Почему же ты, дура, не отвезла его в Москву показаться врачам?
3
Ангел, ну конечно. Ангел Петропавловки. Юра пригодился в блокадном городе — вдруг вспомнили, что Сокольский — единственный архитектор, лично занимающийся верхолазными работами. Он должен был маскировать шпили, кресты, ангелов — выкрасить все в цвет подслеповатого неба — спрятать в воздухе, не демонтируя. Вот почему он не умер от голода (военный паек). Вот почему они поженились — да, в самом тяжелом, в 42-м. Представь, да, представь кошмар: вдруг годом ранее ты уехала бы с родителями в Ташкент, смогли бы вы тогда встретиться? И даже если он плел, что в таком случае рука судьбы забросила бы его реставрировать Хорезм, а в Ташкенте он очухивался бы от дизентерии, ты все равно пугалась. Разве он мог променять свой Псков на Хорезм? И уж, наверное, не остался бы один. Господи, как воздыхали по нему девочки! Глаза пророка, борода пирата — что им еще? Он не пропал бы. А ты?
Полустудентка (учебу прервали), но тебя уже считали хорошим колористом (подобрать цвет больного неба вы смогли бы?) и к тому же не белоручкой. Ты стала его подмастерьем. Разница в возрасте, как игла Адмиралтейства, — одиннадцать лет. А в росте? Еленочка Блау хихикнула, что Оля Амбарцуни поднимается на пуанты, когда видит Сокольского.

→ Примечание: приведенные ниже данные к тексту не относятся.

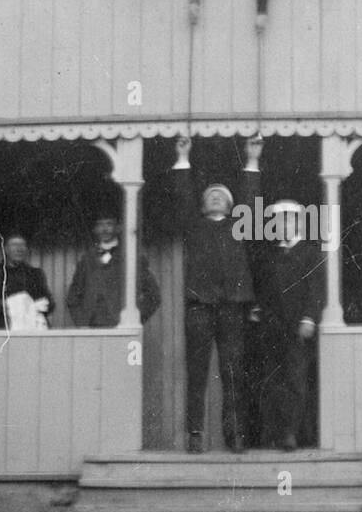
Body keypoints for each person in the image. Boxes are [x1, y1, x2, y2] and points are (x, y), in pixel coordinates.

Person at [172, 135, 261, 452]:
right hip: (199, 308)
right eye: (210, 195)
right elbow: (182, 196)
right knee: (196, 374)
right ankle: (195, 436)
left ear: (231, 205)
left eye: (221, 195)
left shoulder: (240, 225)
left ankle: (235, 435)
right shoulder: (193, 226)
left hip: (232, 309)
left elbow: (251, 199)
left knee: (233, 373)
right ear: (202, 205)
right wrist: (183, 157)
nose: (214, 197)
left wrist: (252, 160)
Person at [251, 200, 325, 451]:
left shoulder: (310, 253)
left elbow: (316, 289)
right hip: (272, 327)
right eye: (279, 221)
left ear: (299, 223)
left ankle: (291, 434)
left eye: (290, 220)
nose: (284, 225)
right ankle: (273, 434)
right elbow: (263, 289)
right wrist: (258, 310)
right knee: (272, 380)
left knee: (296, 380)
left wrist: (309, 318)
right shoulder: (269, 254)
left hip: (297, 327)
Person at [66, 209, 160, 327]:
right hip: (91, 328)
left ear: (118, 228)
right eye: (100, 225)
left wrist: (134, 319)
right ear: (95, 229)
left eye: (109, 224)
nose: (104, 229)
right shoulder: (86, 260)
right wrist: (81, 322)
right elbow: (73, 297)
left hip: (122, 327)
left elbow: (154, 296)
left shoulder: (132, 257)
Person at [0, 235, 56, 330]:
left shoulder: (35, 274)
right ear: (5, 249)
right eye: (14, 245)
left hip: (33, 329)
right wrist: (11, 305)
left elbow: (50, 304)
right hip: (3, 329)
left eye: (22, 245)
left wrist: (33, 306)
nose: (19, 249)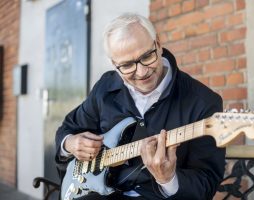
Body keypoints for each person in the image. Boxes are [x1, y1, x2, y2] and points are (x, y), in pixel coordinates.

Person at [55, 13, 225, 200]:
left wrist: (168, 179)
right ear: (114, 64)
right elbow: (68, 128)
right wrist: (70, 143)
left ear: (158, 44)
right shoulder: (105, 87)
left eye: (147, 56)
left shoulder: (203, 102)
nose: (142, 72)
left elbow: (206, 182)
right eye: (127, 65)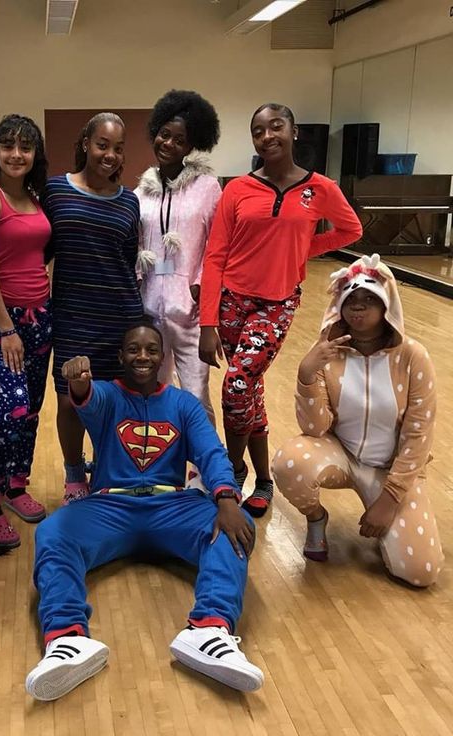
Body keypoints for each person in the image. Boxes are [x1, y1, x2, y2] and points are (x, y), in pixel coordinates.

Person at [25, 320, 263, 702]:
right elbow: (87, 398)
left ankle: (209, 630)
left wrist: (227, 499)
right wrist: (80, 382)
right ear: (120, 357)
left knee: (238, 528)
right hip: (110, 504)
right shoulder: (106, 395)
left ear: (163, 357)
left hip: (172, 504)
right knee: (53, 534)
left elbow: (211, 451)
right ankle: (67, 640)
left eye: (152, 349)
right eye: (134, 349)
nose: (143, 356)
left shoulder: (183, 404)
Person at [198, 103, 363, 518]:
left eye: (276, 127)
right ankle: (264, 481)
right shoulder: (237, 189)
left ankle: (233, 471)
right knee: (250, 391)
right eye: (258, 130)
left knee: (236, 386)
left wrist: (303, 250)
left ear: (294, 132)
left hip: (277, 304)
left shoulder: (320, 188)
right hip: (232, 301)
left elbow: (351, 229)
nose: (267, 135)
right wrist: (207, 322)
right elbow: (215, 255)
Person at [272, 254, 443, 586]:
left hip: (391, 470)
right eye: (351, 299)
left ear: (387, 306)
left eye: (370, 299)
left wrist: (390, 499)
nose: (358, 307)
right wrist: (306, 374)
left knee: (420, 571)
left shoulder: (412, 356)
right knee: (291, 462)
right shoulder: (326, 352)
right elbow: (315, 429)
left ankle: (390, 529)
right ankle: (316, 518)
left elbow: (419, 433)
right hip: (342, 455)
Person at [43, 112, 143, 504]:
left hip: (120, 316)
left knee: (112, 400)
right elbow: (41, 251)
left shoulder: (129, 202)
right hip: (72, 316)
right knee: (70, 399)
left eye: (119, 149)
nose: (110, 155)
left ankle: (105, 469)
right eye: (103, 145)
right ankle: (73, 475)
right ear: (86, 143)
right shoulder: (56, 191)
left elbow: (128, 257)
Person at [0, 115, 51, 547]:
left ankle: (18, 483)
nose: (16, 155)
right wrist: (6, 328)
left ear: (35, 154)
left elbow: (37, 253)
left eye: (25, 147)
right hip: (0, 321)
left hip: (41, 315)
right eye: (7, 146)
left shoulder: (35, 198)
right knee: (14, 406)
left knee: (33, 407)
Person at [136, 90, 222, 424]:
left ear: (192, 145)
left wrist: (203, 290)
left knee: (196, 396)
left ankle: (203, 470)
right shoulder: (141, 190)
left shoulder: (208, 187)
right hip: (149, 309)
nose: (169, 143)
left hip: (192, 312)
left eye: (180, 139)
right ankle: (160, 464)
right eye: (164, 134)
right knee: (151, 392)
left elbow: (217, 247)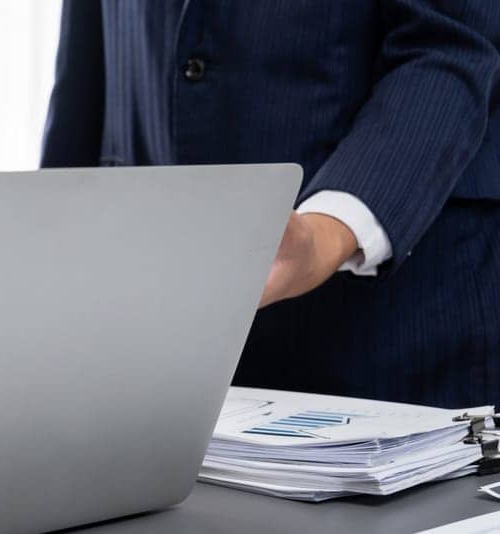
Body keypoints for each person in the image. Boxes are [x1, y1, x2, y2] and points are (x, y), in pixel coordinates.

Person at [42, 1, 500, 407]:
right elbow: (90, 61)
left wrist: (327, 231)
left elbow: (450, 43)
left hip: (393, 330)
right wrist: (50, 262)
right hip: (157, 344)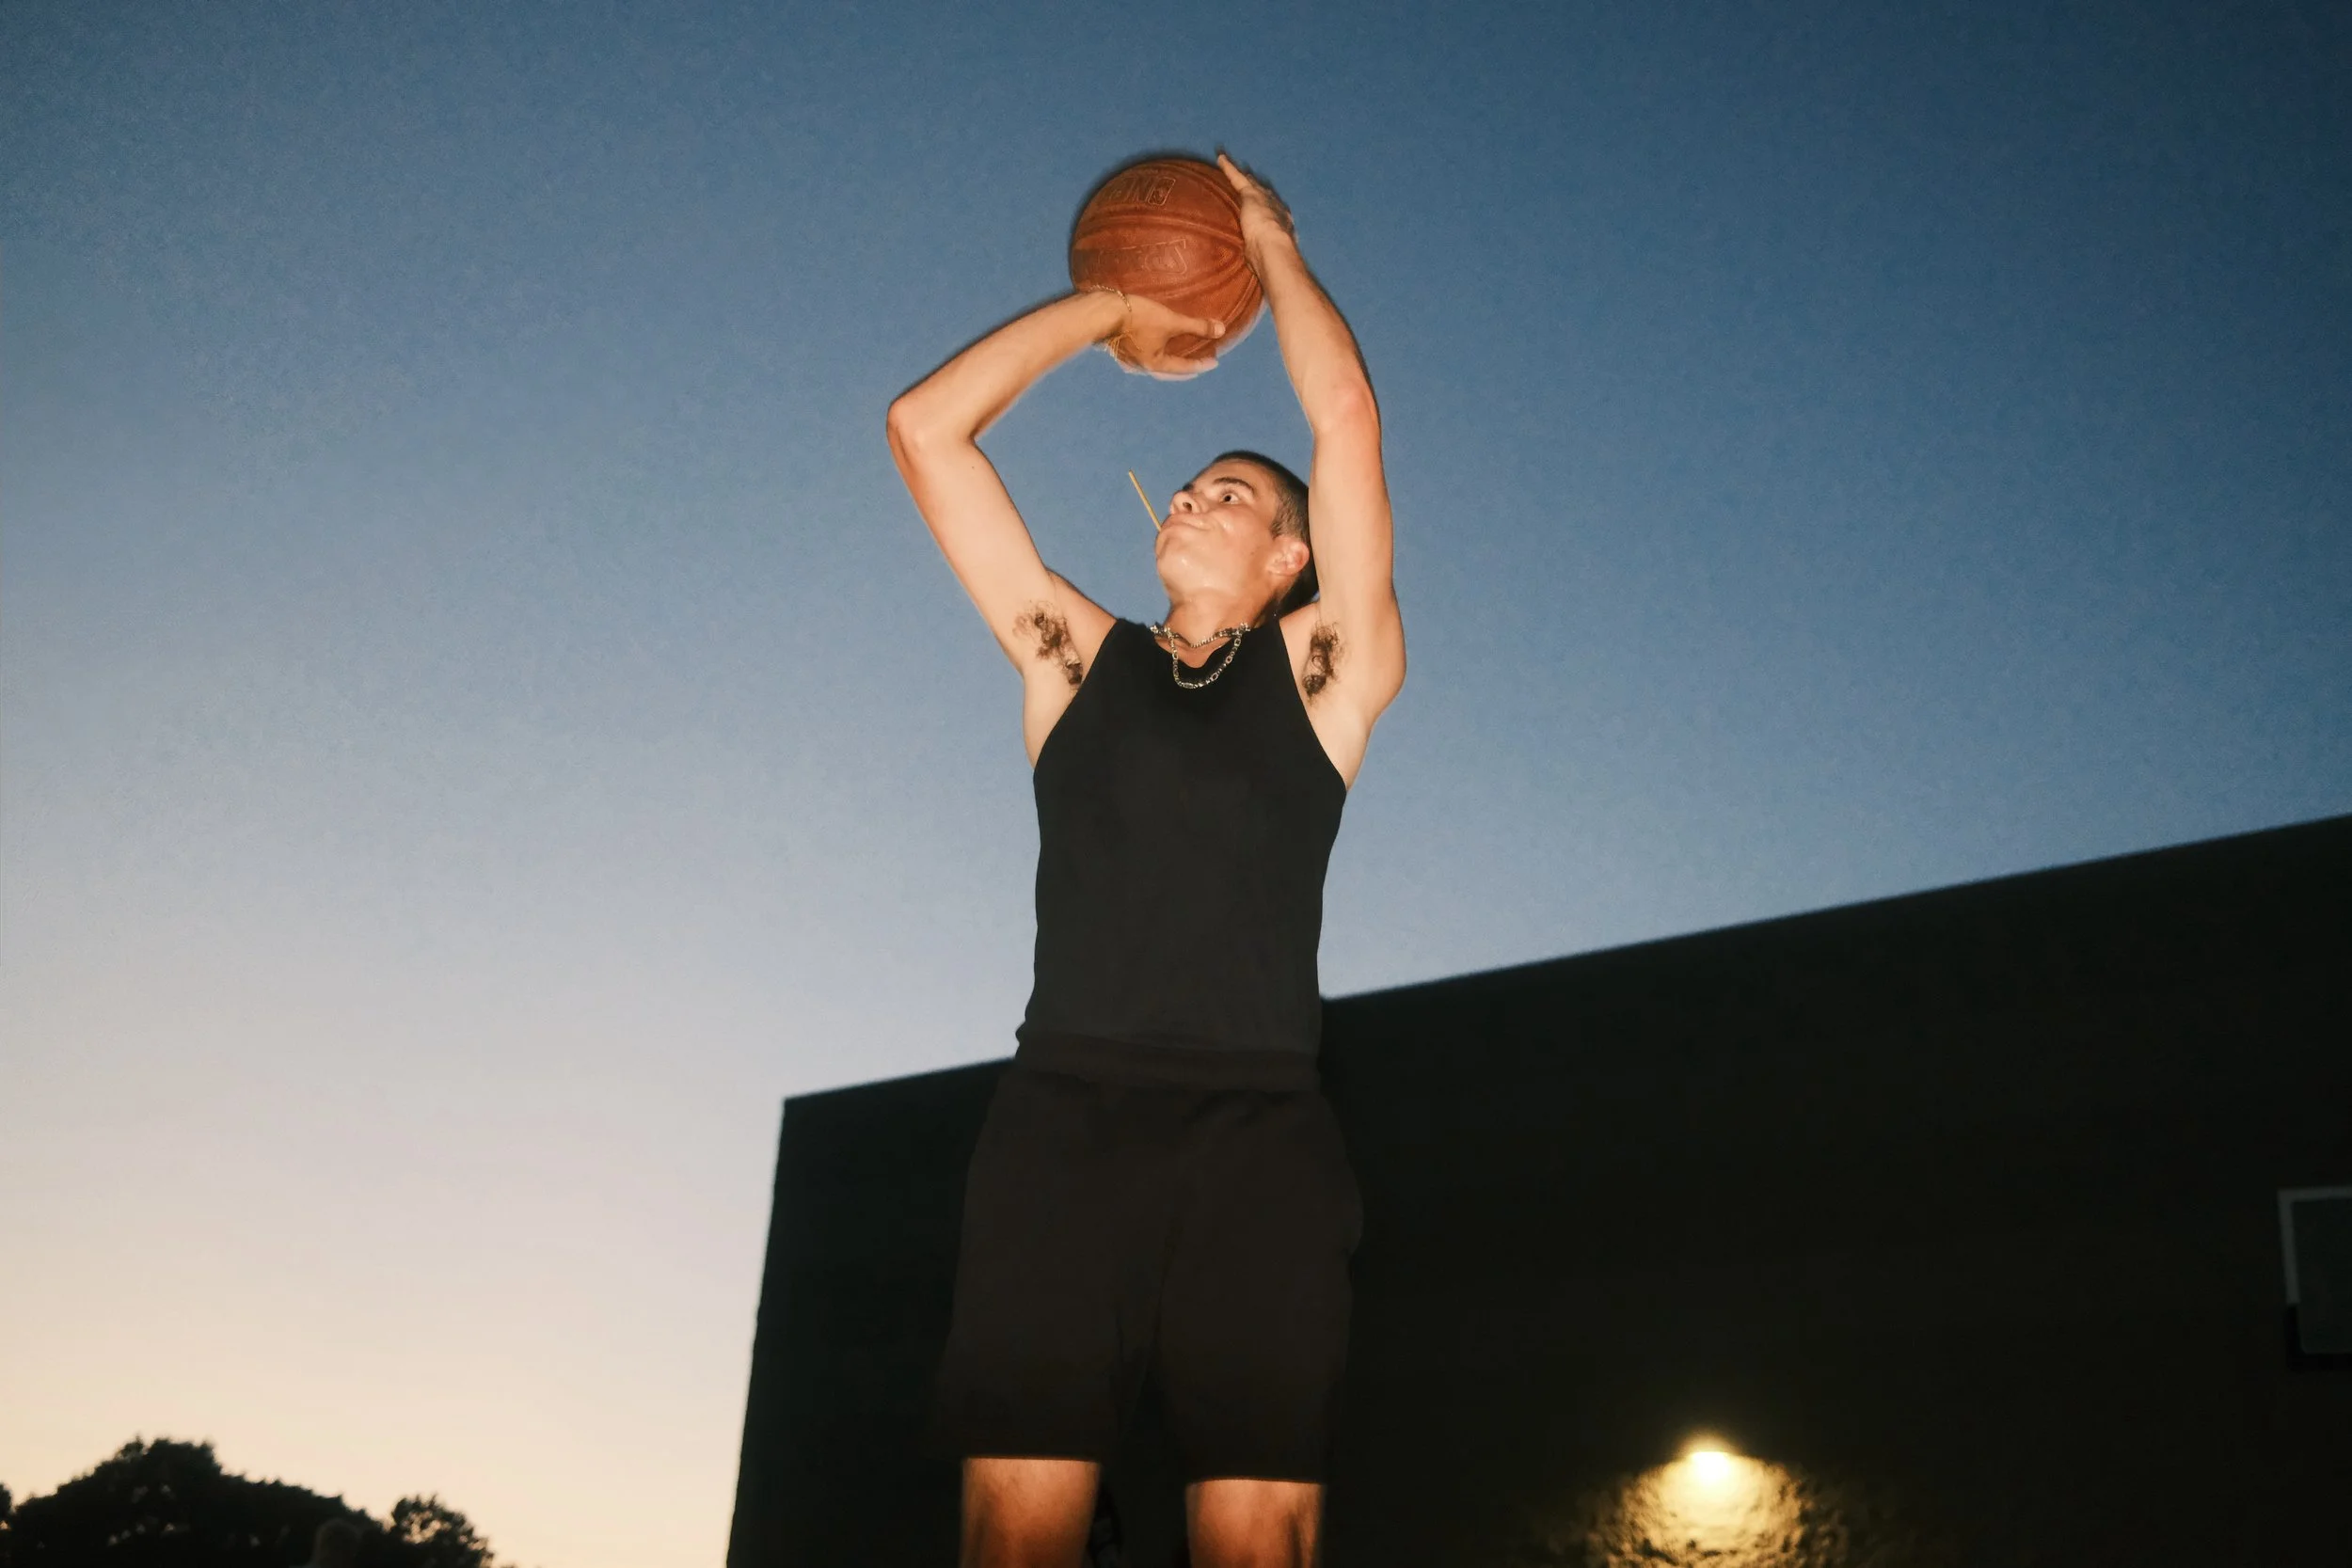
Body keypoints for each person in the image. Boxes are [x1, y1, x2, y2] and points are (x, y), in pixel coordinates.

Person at [886, 152, 1405, 1568]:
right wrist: (1110, 305)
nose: (1190, 498)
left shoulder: (1328, 675)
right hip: (1064, 1119)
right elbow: (929, 431)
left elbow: (1343, 414)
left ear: (1291, 558)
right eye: (1185, 483)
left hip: (1259, 1136)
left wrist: (1268, 252)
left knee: (1260, 1538)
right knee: (1015, 1533)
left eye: (1231, 495)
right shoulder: (1073, 662)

«Если бы мы ходили только по земле, — напевал он ей после, — я не разглядел бы тебя». Да, там, наверху по-другому. Там лицом любуется ветер. И потом — вот уж проза — у нее лопнула горловина свитера аж до смуглого плеча.
Пусть фантазирует. Ты всё увидела как раз на земле. Бывает же такая спинища у знатоков древностей — ты вошла в комнатку, где он сутулился над планами города, прикидывая, какие ориентиры наметят немецкие летчики, — и, не смотря на тебя, не бросая планы, позвал: «Ну, Птаха, где скачешь?»
Ты растерялась, он повернулся. Засмеялся, оправдываясь, — Птахой называл Еленочку, которая уже работала у него две недели и требовала, чтобы Юрий Павлович говорил ей «ты».
«Амбарцуни», — назвала себя.
«Армянская красавица?» — нет, он не флиртовал.
«Да», — сказала совсем не сразу и почти раздраженно.
«Я вас научу не бояться высоты».
Нет, не ответила, что и так не боишься. Почему? Хотелось бы знать...
4
Ты с удивлением обнаружила, что он не петербуржец, — пскович. Причем пскович до безумия. «Когда-нибудь, — пел он ей, покалывая щекой ее щеку, — когда-нибудь...» Папироска (он любил курить по утрам в кровати) преобращалась в инструмент вычерчивания воздушных замков — ты слушала, покоя голову на его голом плече, и сквозь белый дымок видела палаты, из которых вырастали скрипучие галдарейки с железными петушками-кукарекалами наверху, видела окончины, посверкивающие мускавитским стеклом — проще сказать, слюдой, видела бочарни и сами бочки со снедью, видела церкви — он говорил о них, как говорят о дядьях, тетках, — он рассказал, что у каждой, например, свой голос — у Анастасии, которой пятьсот лет, — голосочек молоденький, а у Николы с Усохи — голосина с баском. Он вспомнил, что Спас Нерукотворный у Жабьей лавицы припадает на левую ногу, — неужели он произнес «подагра»? — да, каменная подпора колокольни заваливается и ползет, ползет. А Никола Явленный будто шляхтич в модном кафтане. А принявший обет молчания храм с Труворова городища? А разговорчивые старики — колокола псково-печерские? А прабабка Гремячая башня? Потом ты встретишь у старых каменщиков, с которыми Сокольский вычинял ее кладку, кличку — «бабкин внучек» — про него.